Monday, November 1, 2010

House of Frank part four

The one thing about this restaurant that I have never seen before is how low the turnover was.  In most restaurants people leave after a year or two and there is the rare employee who is long term, but many of these employees had been there anywhere from three to ten years.  The owner paid really well to keep it that way and overall, the staff there was not highly skilled.  They knew they couldn't go anywhere else and make the kind of money they were making there so many of them were trapped in a way. To give you an example of how generous the owner was, one day he found out I had started a second job and when he was walking along the line saying goodnight to all the cooks he casually told me "next pay day you will have more money."  It was that simple.  I remember hearing stories about how much of a tyrant and an asshole the owner was before I started but after I got to know him I found the opposite to be true. He was demanding and wanted things a certain way but he was also fair.  You certainly can't expect to have such a highly regarded restaurant by being lax for Heaven's sake.


If you are wondering how a restaurant can be so highly regarded, (for those of you who haven't read my earlier postings, this restaurant was the number one restaurant in the Washington D.C. area by the readers of an upscale Washington publication for, at the time, almost two decades) with a low to average skilled staff, it is because of how the kitchen was run. I don't know if it was accidental or by design but in most kitchens you are responsible for a station and you prepare almost everything for that station. 
At this place about 90% of your prep was done during the day so all you had to do was bring the prepped food to your station from the walk in refrigerator.  When I worked the meat station all I had to  prep was the three hollandaise based sauces and saute a shit load (for those of you who don't know, a shit load is slightly more than a but load) of mushrooms.  That was it.  Then we would move into dinner service and cook the orders. You really only had a few tasks to do.  On the meat station I had to cook six different dishes.  During dinner I would get an order for a steak, cook it, pass it down to the expediter and they would finish the plate with sauce, garnish and some form of accompaniment.

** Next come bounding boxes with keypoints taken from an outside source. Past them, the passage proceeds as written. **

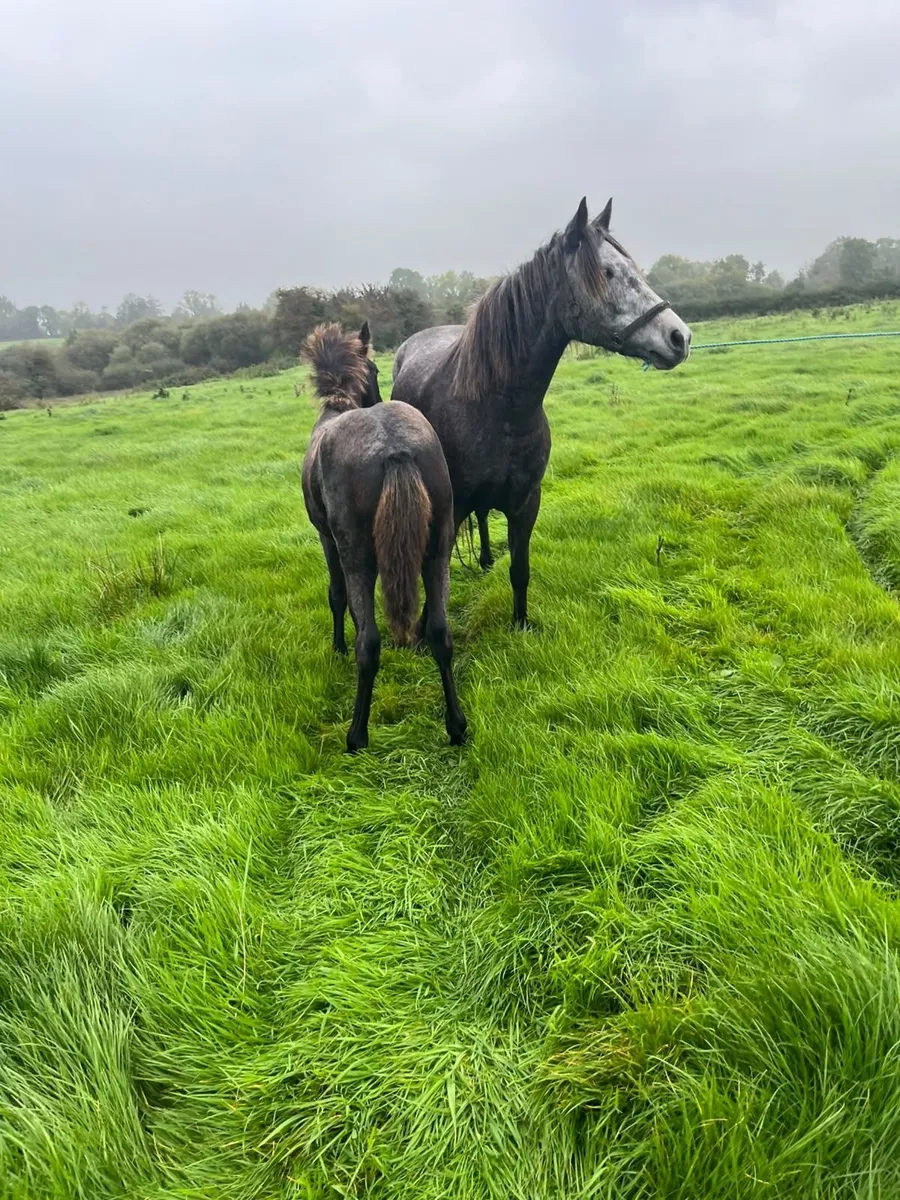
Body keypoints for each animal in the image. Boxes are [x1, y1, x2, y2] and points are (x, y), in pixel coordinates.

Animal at [301, 322, 467, 752]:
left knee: (370, 643)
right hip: (437, 552)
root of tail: (393, 447)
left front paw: (338, 648)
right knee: (440, 633)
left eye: (373, 369)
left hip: (357, 557)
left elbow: (337, 596)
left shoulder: (328, 541)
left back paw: (357, 735)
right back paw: (457, 726)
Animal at [391, 197, 692, 628]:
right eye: (607, 272)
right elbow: (438, 576)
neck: (499, 410)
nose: (680, 337)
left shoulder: (526, 503)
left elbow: (520, 569)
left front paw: (520, 623)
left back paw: (485, 560)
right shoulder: (452, 508)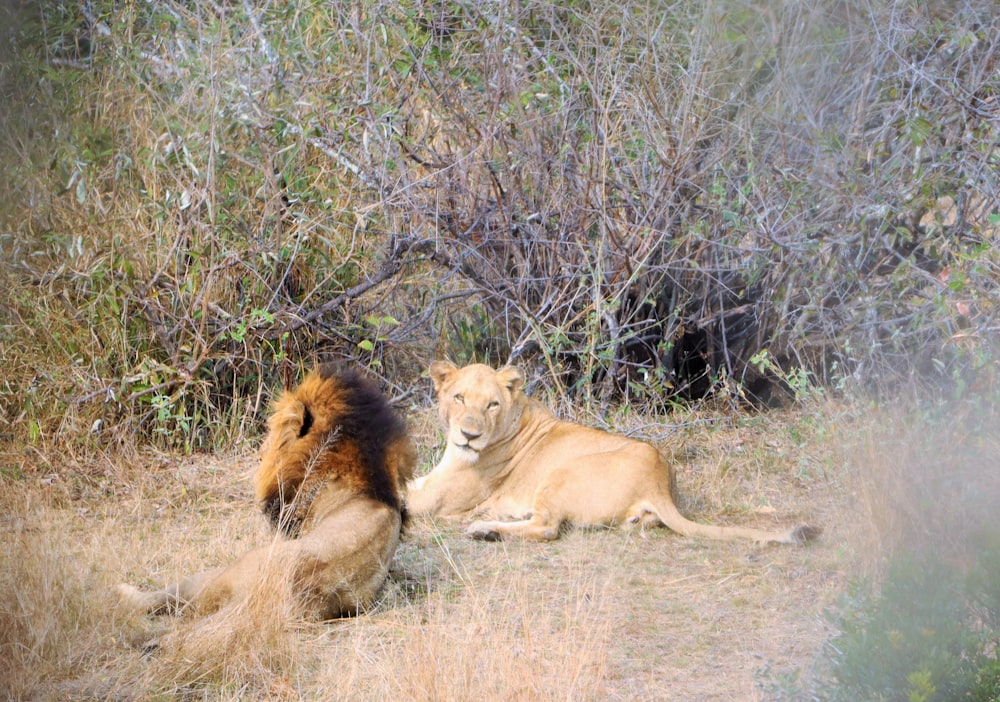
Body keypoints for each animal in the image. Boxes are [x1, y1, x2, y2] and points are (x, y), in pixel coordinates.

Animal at [406, 364, 820, 544]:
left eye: (492, 404)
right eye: (459, 398)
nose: (470, 435)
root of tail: (659, 478)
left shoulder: (436, 498)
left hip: (560, 472)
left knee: (547, 528)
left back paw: (484, 529)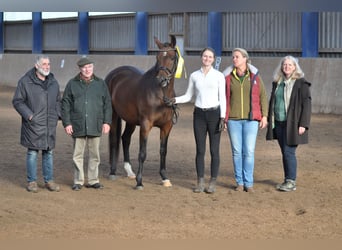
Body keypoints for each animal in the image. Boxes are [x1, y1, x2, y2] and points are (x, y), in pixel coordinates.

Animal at [105, 34, 179, 188]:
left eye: (171, 57)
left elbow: (163, 151)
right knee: (114, 140)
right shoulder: (146, 125)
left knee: (125, 138)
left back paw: (129, 172)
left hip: (131, 121)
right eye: (157, 57)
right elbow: (142, 153)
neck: (160, 95)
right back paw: (113, 172)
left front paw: (164, 177)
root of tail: (113, 74)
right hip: (114, 116)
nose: (161, 79)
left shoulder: (167, 126)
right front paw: (140, 182)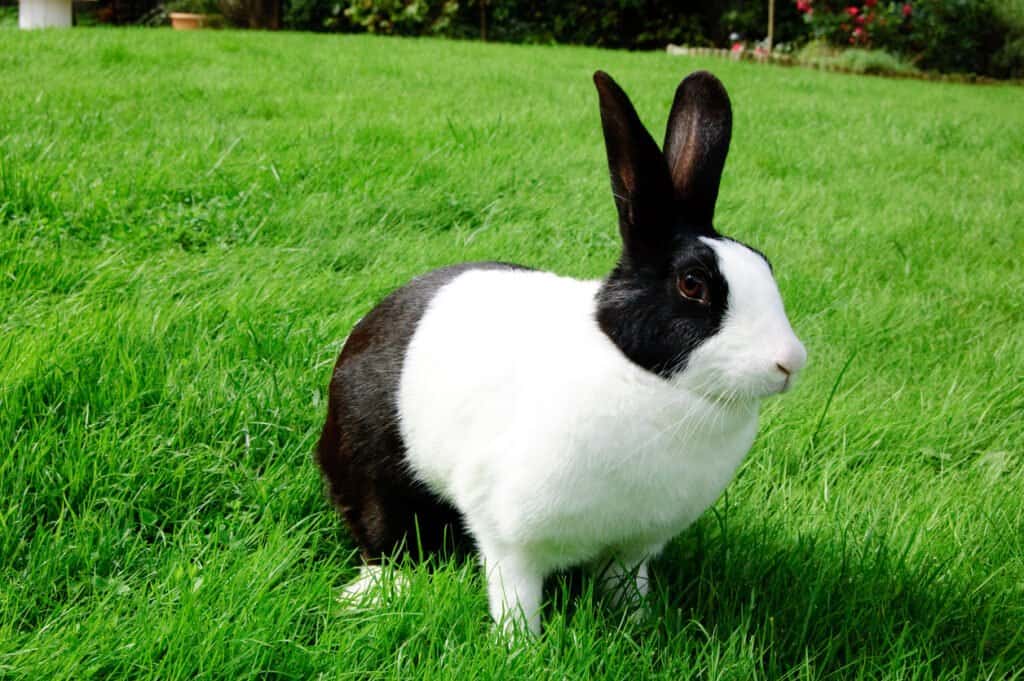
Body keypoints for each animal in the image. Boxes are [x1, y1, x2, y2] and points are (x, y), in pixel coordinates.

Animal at [315, 69, 811, 630]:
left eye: (764, 263)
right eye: (692, 285)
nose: (790, 362)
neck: (646, 377)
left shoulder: (633, 547)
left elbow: (626, 588)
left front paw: (639, 628)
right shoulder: (511, 541)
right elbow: (516, 599)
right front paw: (519, 645)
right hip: (375, 472)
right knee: (385, 536)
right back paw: (373, 594)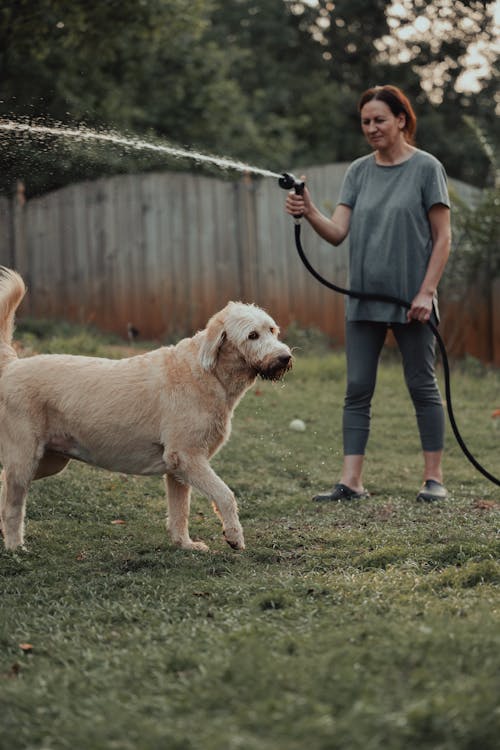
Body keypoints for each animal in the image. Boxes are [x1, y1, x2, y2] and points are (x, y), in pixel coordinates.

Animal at [0, 268, 292, 552]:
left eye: (272, 330)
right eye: (252, 335)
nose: (285, 357)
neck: (206, 375)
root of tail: (12, 365)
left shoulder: (178, 470)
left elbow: (180, 511)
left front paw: (185, 544)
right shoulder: (187, 457)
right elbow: (225, 495)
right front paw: (234, 536)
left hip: (49, 461)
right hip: (24, 459)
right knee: (12, 505)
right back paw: (15, 546)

Each cook only had a few tasks to perform which was quite smart because it helped with the consistency of the food and that is one thing I can say this place had that many don't; consistency.  One of the single most important things a restaurant can have is consistency.  Consistency is why McDonald's was more successful than its competitors when these fast food joints started popping up in the 1950's, because if you bought a burger in Washington it tasted the same in New York. 


The downside to how the place was run was I really didn't learn much. I learned how to speak Spanish and that was about it.  After I left this establishment I went on a job interview for the position of sous chef in a leading Washington D.C. restaurant. The chef said I had too much hotel experience and the best thing on my resume was The House of Frank. Because of that he would consider me for chef de partie, a step lower than sous chef.  The funny thing is if he only knew the truth.  


To give you a bit of background, hotel chefs are not thought of as highly for their culinary skills because they are more of managers than cooks.  It is what the job requires.  In my case, I worked in many upscale hotel restaurants so while I may have been working in a hotel, the restaurants I worked in were run more like a freestanding establishment. The thing is, if you didn't know the places I had worked at you would never know.